++++ TEXT PASSAGE
RIVAR

RIVAR aimed to define novel language constructs for aspect-oriented programming (in particular in AspectJ) that allow making explicit assumptions made by aspect developers about the context in which their aspects are woven. Making assumptions explicit like this, allows them to be verified when aspects are reused in new contexts or when the base evolves.

As a first step, we have performed a manual analysis of AspectJ projects to identify types of assumptions actually made by AspectJ developers. A catalogue of such assumption types can be useful in a range of situations:

• Code improvement. Some assumptions really indicate bugs or coding mistakes. Such assumptions can form the basis for extracting aspect-oriented anti-patterns, which could be used in tooling to provide improvement hints to developers.
• Assumption elicitation. Some assumptions in aspect-oriented code may be implicit; that is, developers may not have been aware they were making these assumptions. A catalogue of typical aspect assumptions can help elicit such assumptions in two ways:
  1. It can be used in code inspections. Developers can ask for each category and aspect: “Am I making an assumption similar to this in my own code here?”
  2. We can attempt to extract patterns from the examples of aspect assumptions we have already identified. These patterns can then be used to semi-automatically identify assumptions in other aspect code.
• Assumption verification. Finally, where assumptions are made (whether implicitly or explicitly) it would be useful to enable developers to make them explicit in their code in a formalised manner. This enables (semi-)automatic verification of these assumptions as aspects are reused in new contexts or as the base evolves. A catalogue of aspect assumptions should enable us to provide more dedicated notation and verification strategies, thereby making fully automatic verification a feasible goal for at least some of the assumption categories without requiring developers to be fluent in formal specification techniques. This can be useful in a number of situations:
  1. Evolution of base system. Current syntactical pointcut expressions break easily when the base system evolves. If explicit aspect assumptions were available, they could be checked for an evolved base to establish which pointcuts have been broken and may need inspection and updating by the aspect developer. If assumptions are expressed in a formal manner, such checks can be performed automatically, enabling direct feedback to developers as part of the compilation and weaving process.
++++++++
++++ SUPPLIED MATERIAL
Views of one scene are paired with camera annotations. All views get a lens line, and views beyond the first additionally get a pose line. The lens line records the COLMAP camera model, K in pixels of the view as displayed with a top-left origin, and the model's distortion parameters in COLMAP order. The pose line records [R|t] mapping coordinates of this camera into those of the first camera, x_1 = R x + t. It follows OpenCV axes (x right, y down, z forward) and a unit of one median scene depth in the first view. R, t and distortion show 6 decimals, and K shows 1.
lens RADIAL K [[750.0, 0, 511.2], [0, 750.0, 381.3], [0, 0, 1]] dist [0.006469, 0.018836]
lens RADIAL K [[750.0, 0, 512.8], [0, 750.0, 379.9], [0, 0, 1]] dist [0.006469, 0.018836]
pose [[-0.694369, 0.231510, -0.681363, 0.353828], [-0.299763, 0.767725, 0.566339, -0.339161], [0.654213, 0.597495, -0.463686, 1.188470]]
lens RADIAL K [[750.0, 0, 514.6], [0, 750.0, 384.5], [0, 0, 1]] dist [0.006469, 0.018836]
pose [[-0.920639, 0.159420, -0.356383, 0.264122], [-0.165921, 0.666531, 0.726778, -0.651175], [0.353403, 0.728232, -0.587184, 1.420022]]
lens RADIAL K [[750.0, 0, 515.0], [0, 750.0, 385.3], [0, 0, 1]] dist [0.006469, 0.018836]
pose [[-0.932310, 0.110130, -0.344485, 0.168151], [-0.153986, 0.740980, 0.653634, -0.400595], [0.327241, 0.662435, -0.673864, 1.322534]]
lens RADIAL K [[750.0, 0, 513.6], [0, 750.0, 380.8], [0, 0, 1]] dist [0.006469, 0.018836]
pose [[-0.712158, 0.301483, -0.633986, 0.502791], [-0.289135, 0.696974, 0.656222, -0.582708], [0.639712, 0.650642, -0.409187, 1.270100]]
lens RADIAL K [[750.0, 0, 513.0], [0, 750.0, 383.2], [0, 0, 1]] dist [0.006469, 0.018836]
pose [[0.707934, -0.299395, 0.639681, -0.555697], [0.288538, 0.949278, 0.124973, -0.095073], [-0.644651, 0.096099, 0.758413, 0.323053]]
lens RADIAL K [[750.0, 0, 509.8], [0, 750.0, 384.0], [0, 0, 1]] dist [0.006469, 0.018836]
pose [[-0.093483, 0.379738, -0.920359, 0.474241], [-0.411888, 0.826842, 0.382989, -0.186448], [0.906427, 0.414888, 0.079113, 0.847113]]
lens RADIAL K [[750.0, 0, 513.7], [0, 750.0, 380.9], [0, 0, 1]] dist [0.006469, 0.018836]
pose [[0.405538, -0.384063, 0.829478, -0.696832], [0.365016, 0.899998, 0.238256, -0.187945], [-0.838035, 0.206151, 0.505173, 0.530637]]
++++++++
● **EXPLORE THE MATERIAL**:
a - Answer these questions from the RIVAR text:
(i) Which language did RIVAR focus on in particular?
(ii) What did the manual analysis of AspectJ projects set out to identify?
(iii) Under "Evolution of base system," what breaks easily when the base system evolves?
b - Carry on the RIVAR text from its last sentence.

● **RESPONSES**:
a -
(i) AspectJ.
(ii) The types of assumptions actually made by AspectJ developers.
(iii) Current syntactical pointcut expressions.

b -
  2. Aspect reuse. When aspects are reused in a new context, their pointcuts may need to be adjusted. Without explicitly expressed assumptions, it is almost impossible to do this safely. When assumptions have been made explicit, they could be checked in the new usage context. Given the updated pointcut expressions, explicit assumptions could be used to verify that the aspect has been reused correctly.
  3. Library aspects. Library aspects are designed to be reusable. When using AspectJ to develop library aspects, a typical pattern is to use abstract aspects with abstract or empty pointcuts to be refined by sub-aspects for particular reuse contexts. However, as the abstract aspect cannot explicitly express the assumptions it makes about how a pointcut can be refined, sub-aspects can easily break the library aspect’s contract.

RIVAR was supported by the European Union under FP7 Marie-Curie Intra-European Fellowship Contract No. 236381.